### EXERCISE DETAILS
Please rewrite the lines of the items below as a numbered list, beginning at the line that has "scientific name: Melanelixia glabratula" and ending after the line that has "genus: Syritta". Leave out any blank lines.

### MATERIAL SUPPLIED

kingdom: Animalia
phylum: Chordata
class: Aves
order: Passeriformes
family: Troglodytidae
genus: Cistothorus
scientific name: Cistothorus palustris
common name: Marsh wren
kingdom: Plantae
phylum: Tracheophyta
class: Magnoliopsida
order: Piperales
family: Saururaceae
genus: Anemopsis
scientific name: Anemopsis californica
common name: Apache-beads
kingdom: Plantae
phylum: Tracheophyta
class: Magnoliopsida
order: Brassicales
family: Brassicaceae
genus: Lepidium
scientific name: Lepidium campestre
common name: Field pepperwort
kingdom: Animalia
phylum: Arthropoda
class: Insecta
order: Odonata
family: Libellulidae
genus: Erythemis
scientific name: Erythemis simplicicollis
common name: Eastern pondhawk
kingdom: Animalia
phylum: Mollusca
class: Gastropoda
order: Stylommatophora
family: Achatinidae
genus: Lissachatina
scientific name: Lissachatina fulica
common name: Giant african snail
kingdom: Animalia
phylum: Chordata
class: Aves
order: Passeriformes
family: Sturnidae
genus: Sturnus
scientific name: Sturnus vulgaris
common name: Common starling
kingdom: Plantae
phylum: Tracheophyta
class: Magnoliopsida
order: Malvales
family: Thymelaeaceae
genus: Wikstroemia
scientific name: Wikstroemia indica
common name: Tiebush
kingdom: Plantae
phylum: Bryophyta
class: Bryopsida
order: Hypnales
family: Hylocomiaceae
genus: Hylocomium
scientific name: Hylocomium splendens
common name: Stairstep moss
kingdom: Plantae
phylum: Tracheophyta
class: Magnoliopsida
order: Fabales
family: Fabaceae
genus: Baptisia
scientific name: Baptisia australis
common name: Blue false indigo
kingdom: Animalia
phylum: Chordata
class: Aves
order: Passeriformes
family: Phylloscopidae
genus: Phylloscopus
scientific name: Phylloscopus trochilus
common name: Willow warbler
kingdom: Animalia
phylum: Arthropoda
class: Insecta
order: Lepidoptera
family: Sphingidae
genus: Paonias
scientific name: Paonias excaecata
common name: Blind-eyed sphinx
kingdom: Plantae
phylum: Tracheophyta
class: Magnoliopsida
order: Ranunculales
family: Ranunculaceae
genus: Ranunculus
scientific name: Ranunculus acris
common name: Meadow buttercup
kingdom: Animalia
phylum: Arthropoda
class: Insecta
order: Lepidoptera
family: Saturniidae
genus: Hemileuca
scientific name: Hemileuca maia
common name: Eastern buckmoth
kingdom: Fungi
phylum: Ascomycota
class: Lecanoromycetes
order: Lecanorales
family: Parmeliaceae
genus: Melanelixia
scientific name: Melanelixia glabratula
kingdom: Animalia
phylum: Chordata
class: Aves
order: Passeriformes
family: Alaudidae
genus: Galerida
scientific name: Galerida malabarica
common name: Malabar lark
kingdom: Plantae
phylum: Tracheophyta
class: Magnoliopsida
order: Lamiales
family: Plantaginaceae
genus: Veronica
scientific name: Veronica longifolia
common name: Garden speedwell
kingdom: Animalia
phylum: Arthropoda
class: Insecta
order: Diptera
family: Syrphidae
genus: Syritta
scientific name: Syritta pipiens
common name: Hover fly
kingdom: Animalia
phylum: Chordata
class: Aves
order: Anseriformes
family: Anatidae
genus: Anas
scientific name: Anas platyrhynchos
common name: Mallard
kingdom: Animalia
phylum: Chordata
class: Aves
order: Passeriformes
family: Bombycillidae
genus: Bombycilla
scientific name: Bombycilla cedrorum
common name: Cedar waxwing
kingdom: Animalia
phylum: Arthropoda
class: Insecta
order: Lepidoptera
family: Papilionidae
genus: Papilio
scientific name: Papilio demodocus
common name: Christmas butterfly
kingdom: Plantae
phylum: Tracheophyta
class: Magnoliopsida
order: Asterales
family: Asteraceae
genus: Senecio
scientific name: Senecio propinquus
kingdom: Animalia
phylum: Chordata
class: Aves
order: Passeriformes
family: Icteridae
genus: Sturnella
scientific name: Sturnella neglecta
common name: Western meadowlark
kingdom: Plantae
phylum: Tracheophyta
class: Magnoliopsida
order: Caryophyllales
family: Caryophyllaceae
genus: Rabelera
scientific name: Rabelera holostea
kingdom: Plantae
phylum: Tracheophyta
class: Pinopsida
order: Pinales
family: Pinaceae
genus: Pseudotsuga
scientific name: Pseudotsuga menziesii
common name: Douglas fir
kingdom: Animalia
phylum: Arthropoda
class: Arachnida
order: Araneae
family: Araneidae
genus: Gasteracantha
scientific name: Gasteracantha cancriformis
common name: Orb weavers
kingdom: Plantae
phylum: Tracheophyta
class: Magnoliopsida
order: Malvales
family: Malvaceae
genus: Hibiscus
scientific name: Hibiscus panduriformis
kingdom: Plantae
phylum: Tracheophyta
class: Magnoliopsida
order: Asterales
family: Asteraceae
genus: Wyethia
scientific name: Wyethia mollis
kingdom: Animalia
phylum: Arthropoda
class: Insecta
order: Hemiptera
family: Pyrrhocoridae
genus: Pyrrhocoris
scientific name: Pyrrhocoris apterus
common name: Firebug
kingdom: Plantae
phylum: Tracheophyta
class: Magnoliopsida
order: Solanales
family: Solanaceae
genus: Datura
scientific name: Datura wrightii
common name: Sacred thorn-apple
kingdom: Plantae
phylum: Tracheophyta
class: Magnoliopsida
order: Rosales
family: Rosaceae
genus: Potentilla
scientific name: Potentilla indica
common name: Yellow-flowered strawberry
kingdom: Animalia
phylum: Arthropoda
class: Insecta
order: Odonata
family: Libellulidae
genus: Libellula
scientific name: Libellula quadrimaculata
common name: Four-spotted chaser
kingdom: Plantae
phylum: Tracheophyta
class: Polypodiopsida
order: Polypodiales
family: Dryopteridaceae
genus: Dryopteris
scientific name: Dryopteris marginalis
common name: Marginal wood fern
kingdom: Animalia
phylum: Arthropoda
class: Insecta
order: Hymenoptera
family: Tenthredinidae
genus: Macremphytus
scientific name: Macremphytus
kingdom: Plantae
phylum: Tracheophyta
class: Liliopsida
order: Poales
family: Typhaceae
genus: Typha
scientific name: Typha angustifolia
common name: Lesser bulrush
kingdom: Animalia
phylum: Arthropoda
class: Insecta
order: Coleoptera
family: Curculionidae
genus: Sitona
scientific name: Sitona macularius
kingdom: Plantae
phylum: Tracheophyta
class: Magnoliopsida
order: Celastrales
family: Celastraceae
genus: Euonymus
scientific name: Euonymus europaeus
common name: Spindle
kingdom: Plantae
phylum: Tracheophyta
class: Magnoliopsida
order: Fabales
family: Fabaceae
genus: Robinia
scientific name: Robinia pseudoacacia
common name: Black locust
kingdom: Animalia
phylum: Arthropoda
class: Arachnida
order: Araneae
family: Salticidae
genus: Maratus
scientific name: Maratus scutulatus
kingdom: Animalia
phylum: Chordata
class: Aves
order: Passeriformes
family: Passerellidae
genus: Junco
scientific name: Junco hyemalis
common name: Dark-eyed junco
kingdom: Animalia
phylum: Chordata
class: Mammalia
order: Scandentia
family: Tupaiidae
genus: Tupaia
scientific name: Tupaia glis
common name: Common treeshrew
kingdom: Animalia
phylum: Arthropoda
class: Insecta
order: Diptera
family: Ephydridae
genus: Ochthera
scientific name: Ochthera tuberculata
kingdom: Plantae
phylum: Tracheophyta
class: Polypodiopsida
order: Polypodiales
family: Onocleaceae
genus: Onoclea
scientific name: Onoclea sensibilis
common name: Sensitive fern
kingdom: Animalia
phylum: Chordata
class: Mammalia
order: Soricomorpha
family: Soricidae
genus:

### WRITTEN REPLY
1. scientific name: Melanelixia glabratula
2. kingdom: Animalia
3. phylum: Chordata
4. class: Aves
5. order: Passeriformes
6. family: Alaudidae
7. genus: Galerida
8. scientific name: Galerida malabarica
9. common name: Malabar lark
10. kingdom: Plantae
11. phylum: Tracheophyta
12. class: Magnoliopsida
13. order: Lamiales
14. family: Plantaginaceae
15. genus: Veronica
16. scientific name: Veronica longifolia
17. common name: Garden speedwell
18. kingdom: Animalia
19. phylum: Arthropoda
20. class: Insecta
21. order: Diptera
22. family: Syrphidae
23. genus: Syritta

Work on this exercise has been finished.